The bus slammed into a truck that was parked illegally on the street because of an overflow from a nearby garage that repairs dump trucks. City officials should have long ago demanded that the garage move off the site or build more parking, Goell said.
"The problem is not that the experts and the authorities do not know the cause of accidents," he concluded. "It is that a sense of urgency and the political will have been lacking to bang heads together and tread on sensitive toes in a determination to force us to change our driving habits and behavior."
Government officials have begun to take notice, although some insist their hands are tied by the sheer size of Israel's traffic problem.

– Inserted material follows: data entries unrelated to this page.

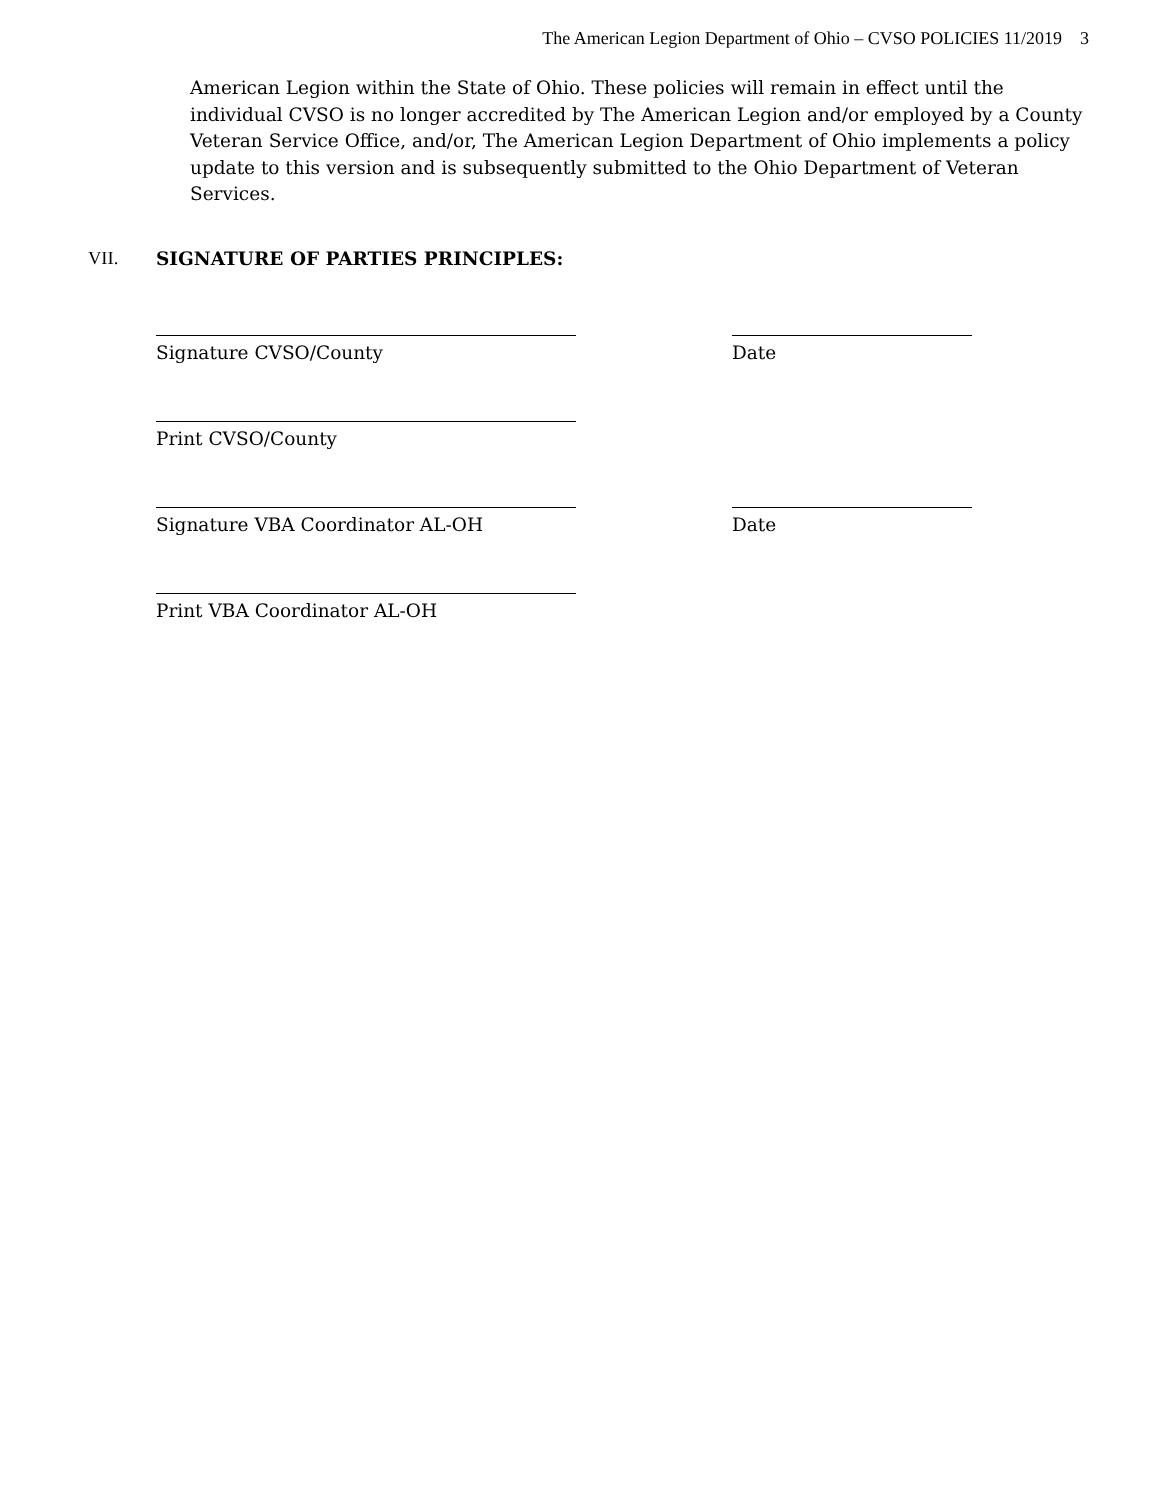The American Legion Department of Ohio – CVSO POLICIES 11/2019 3
American Legion within the State of Ohio. These policies will remain in effect until the individual CVSO is no longer accredited by The American Legion and/or employed by a County Veteran Service Office, and/or, The American Legion Department of Ohio implements a policy update to this version and is subsequently submitted to the Ohio Department of Veteran Services.
VII. SIGNATURE OF PARTIES PRINCIPLES:
Signature CVSO/County Date
Print CVSO/County
Signature VBA Coordinator AL-OH Date
Print VBA Coordinator AL-OH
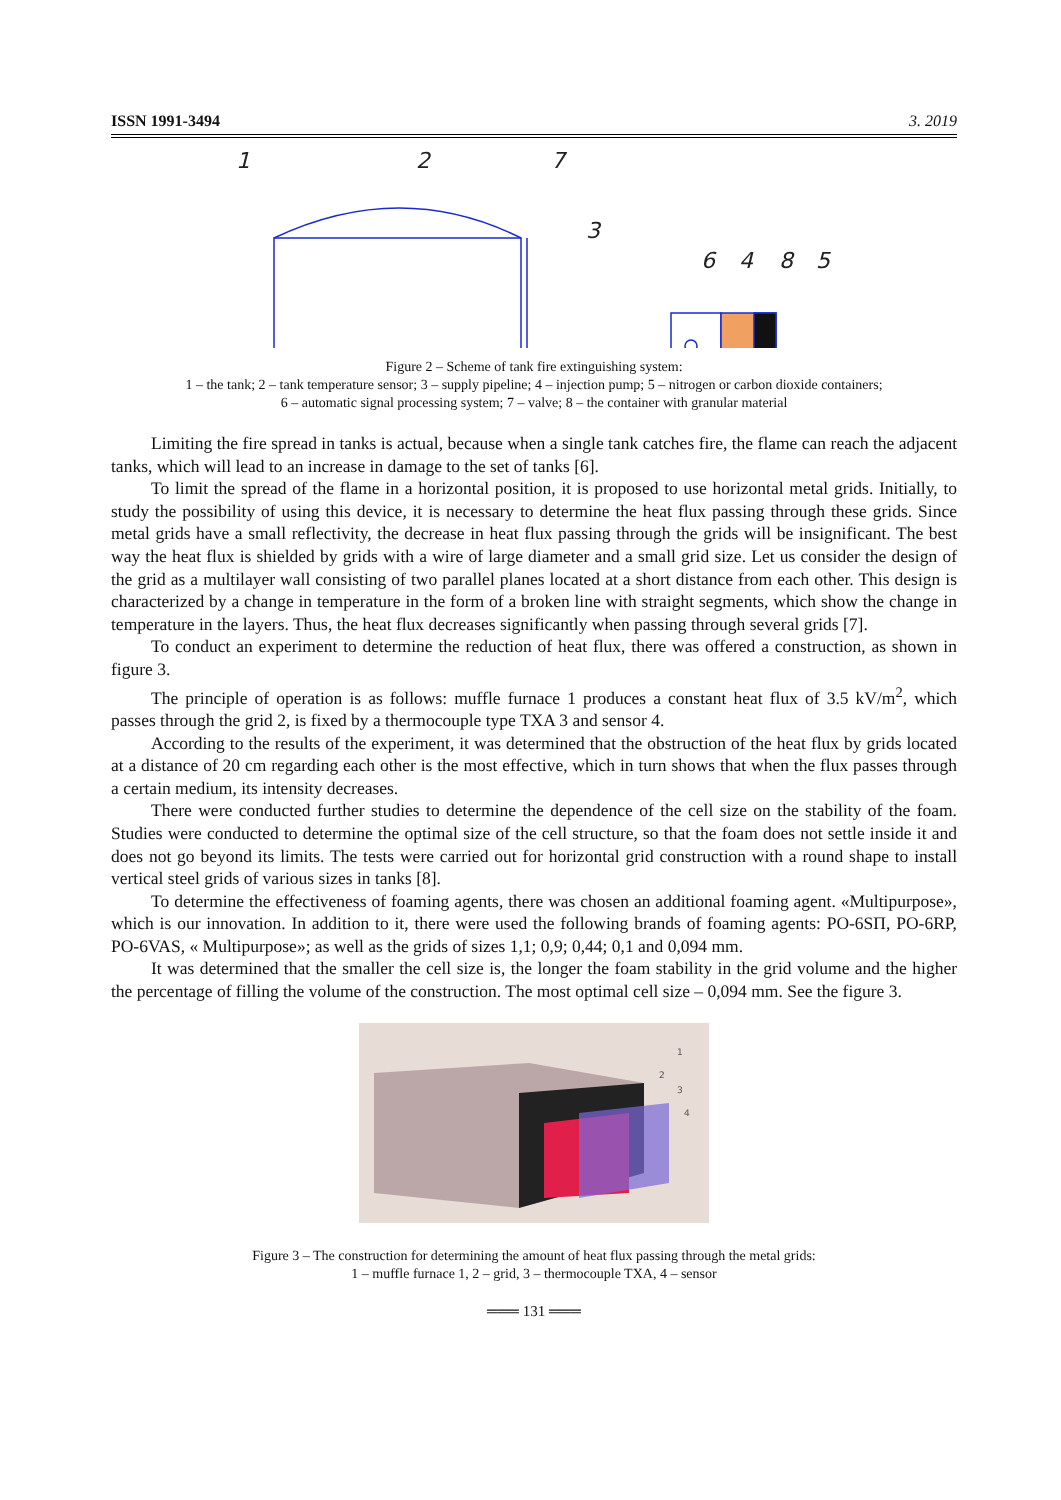ISSN 1991-3494 3. 2019
1
2
7
3
6
4
8
5
Figure 2 – Scheme of tank fire extinguishing system:
1 – the tank; 2 – tank temperature sensor; 3 – supply pipeline; 4 – injection pump; 5 – nitrogen or carbon dioxide containers;
6 – automatic signal processing system; 7 – valve; 8 – the container with granular material
Limiting the fire spread in tanks is actual, because when a single tank catches fire, the flame can reach the adjacent tanks, which will lead to an increase in damage to the set of tanks [6].
To limit the spread of the flame in a horizontal position, it is proposed to use horizontal metal grids. Initially, to study the possibility of using this device, it is necessary to determine the heat flux passing through these grids. Since metal grids have a small reflectivity, the decrease in heat flux passing through the grids will be insignificant. The best way the heat flux is shielded by grids with a wire of large diameter and a small grid size. Let us consider the design of the grid as a multilayer wall consisting of two parallel planes located at a short distance from each other. This design is characterized by a change in temperature in the form of a broken line with straight segments, which show the change in temperature in the layers. Thus, the heat flux decreases significantly when passing through several grids [7].
To conduct an experiment to determine the reduction of heat flux, there was offered a construction, as shown in figure 3.
The principle of operation is as follows: muffle furnace 1 produces a constant heat flux of 3.5 kV/m<sup>2</sup>, which passes through the grid 2, is fixed by a thermocouple type TXA 3 and sensor 4.
According to the results of the experiment, it was determined that the obstruction of the heat flux by grids located at a distance of 20 cm regarding each other is the most effective, which in turn shows that when the flux passes through a certain medium, its intensity decreases.
There were conducted further studies to determine the dependence of the cell size on the stability of the foam. Studies were conducted to determine the optimal size of the cell structure, so that the foam does not settle inside it and does not go beyond its limits. The tests were carried out for horizontal grid construction with a round shape to install vertical steel grids of various sizes in tanks [8].
To determine the effectiveness of foaming agents, there was chosen an additional foaming agent. «Multipurpose», which is our innovation. In addition to it, there were used the following brands of foaming agents: PO-6SП, PO-6RP, PO-6VAS, « Multipurpose»; as well as the grids of sizes 1,1; 0,9; 0,44; 0,1 and 0,094 mm.
It was determined that the smaller the cell size is, the longer the foam stability in the grid volume and the higher the percentage of filling the volume of the construction. The most optimal cell size – 0,094 mm. See the figure 3.
1
2
3
4
Figure 3 – The construction for determining the amount of heat flux passing through the metal grids:
1 – muffle furnace 1, 2 – grid, 3 – thermocouple TXA, 4 – sensor
═══ 131 ═══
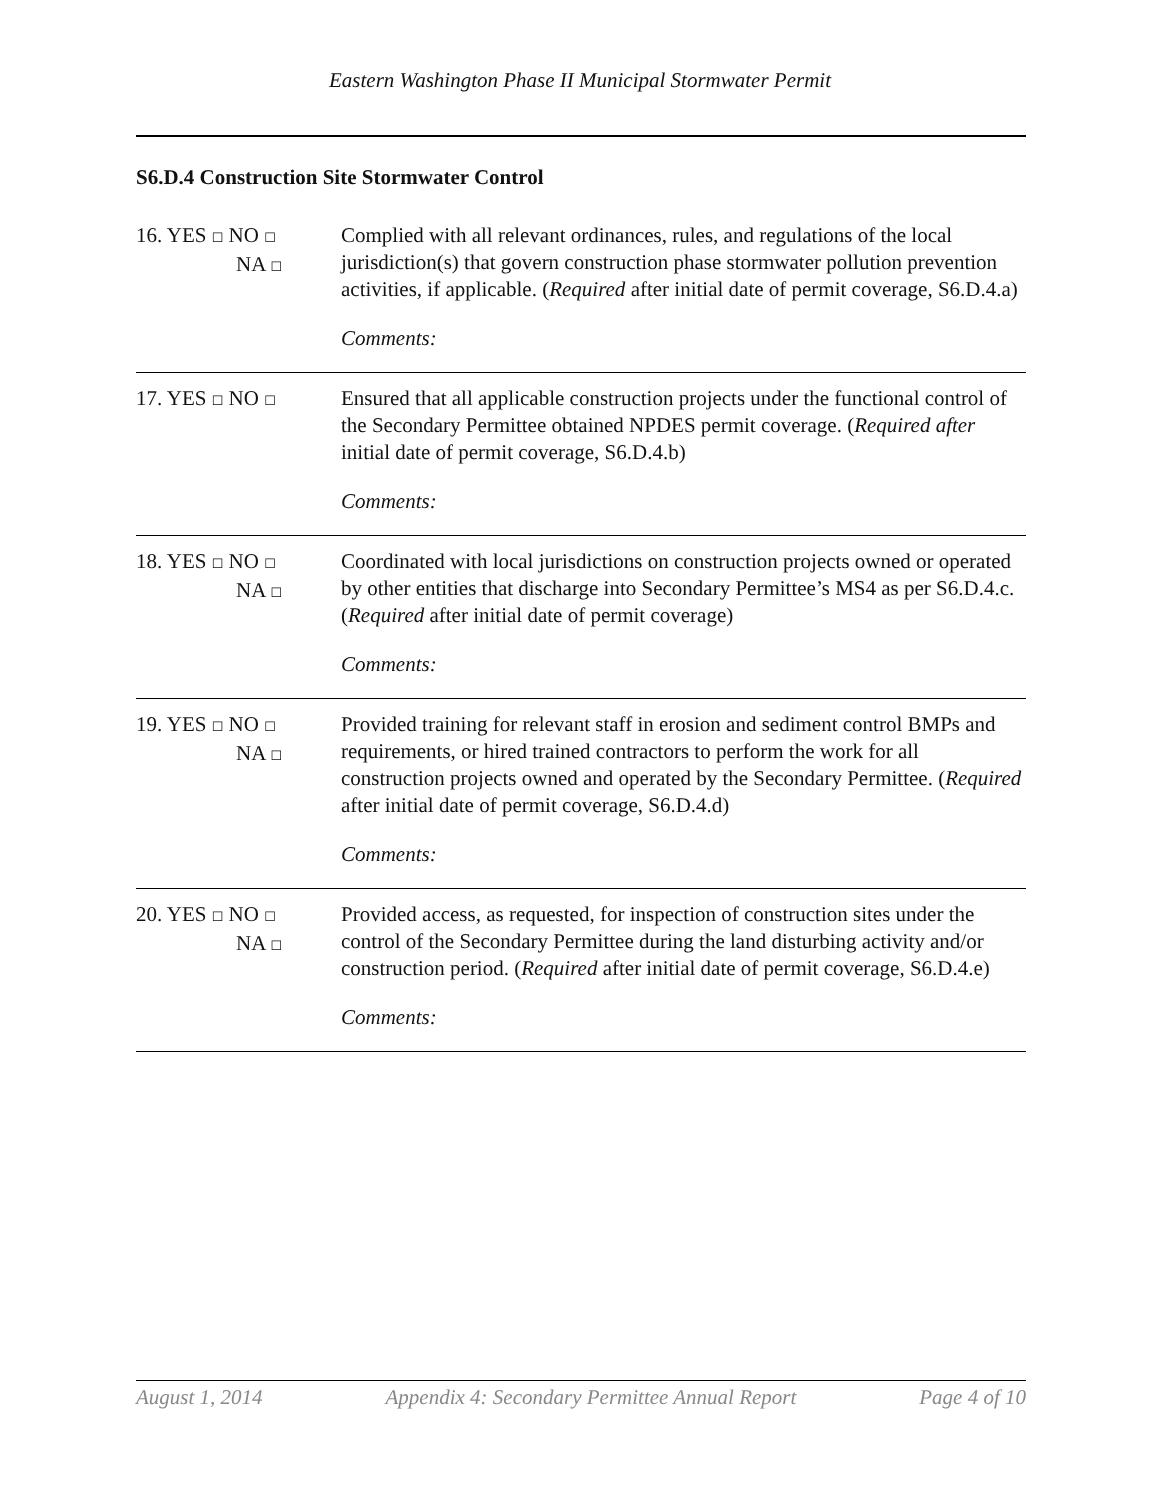Eastern Washington Phase II Municipal Stormwater Permit
S6.D.4 Construction Site Stormwater Control
16. YES ☐ NO ☐
NA ☐
Complied with all relevant ordinances, rules, and regulations of the local jurisdiction(s) that govern construction phase stormwater pollution prevention activities, if applicable. (Required after initial date of permit coverage, S6.D.4.a)
Comments:
17. YES ☐ NO ☐
Ensured that all applicable construction projects under the functional control of the Secondary Permittee obtained NPDES permit coverage. (Required after initial date of permit coverage, S6.D.4.b)
Comments:
18. YES ☐ NO ☐
NA ☐
Coordinated with local jurisdictions on construction projects owned or operated by other entities that discharge into Secondary Permittee’s MS4 as per S6.D.4.c. (Required after initial date of permit coverage)
Comments:
19. YES ☐ NO ☐
NA ☐
Provided training for relevant staff in erosion and sediment control BMPs and requirements, or hired trained contractors to perform the work for all construction projects owned and operated by the Secondary Permittee. (Required after initial date of permit coverage, S6.D.4.d)
Comments:
20. YES ☐ NO ☐
NA ☐
Provided access, as requested, for inspection of construction sites under the control of the Secondary Permittee during the land disturbing activity and/or construction period. (Required after initial date of permit coverage, S6.D.4.e)
Comments:
August 1, 2014 Appendix 4: Secondary Permittee Annual Report Page 4 of 10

Housing and Construction Minister David Levy, who has been criticized for the poor state of the roads, says the number of vehicles has quadrupled in recent years and the current "traffic load factor" is 235 vehicles per mile of highway, three times greater than that in most western countries. Israel also holds the world record for the amount of freight hauled on its roads, according to Levy, since it has virtually no railway system.
A proposal to invest about $450 million in road improvements over the next five years was rejected by the Cabinet on the grounds that the money simply was unavailable. Nonetheless, some steps have been taken.
Israel's mandatory seat-belt law, which had applied only to highway driving, was broadened by Transportation Minister Corfu as of Nov. 1 to city roads as well. Judges have begun imprisoning drivers in traffic death cases and police have issued 147 one-month license suspensions to drivers at the scene of accidents.
Joseph Bodenheimer of the Center for Driving Safety and Injury Prevention of the Jerusalem College of Technology said all these measures will help more than road improvements, which he believes would have minimal impact. Bodenheimer's institute is working on a computerized infrared monitor that would detect speeders and tailgaters more effectively than radar.
In a speech last month, High Court Justice Dov Levin, chairman of the Council for the Prevention of Accidents, said the steps taken by the government so far were "far from what is needed."
Noting the number of soldiers killed in recent accidents, Levin said, "No one declared a state of emergency. If these soldiers had been killed in military action you can be sure that such an emergency would have been announced."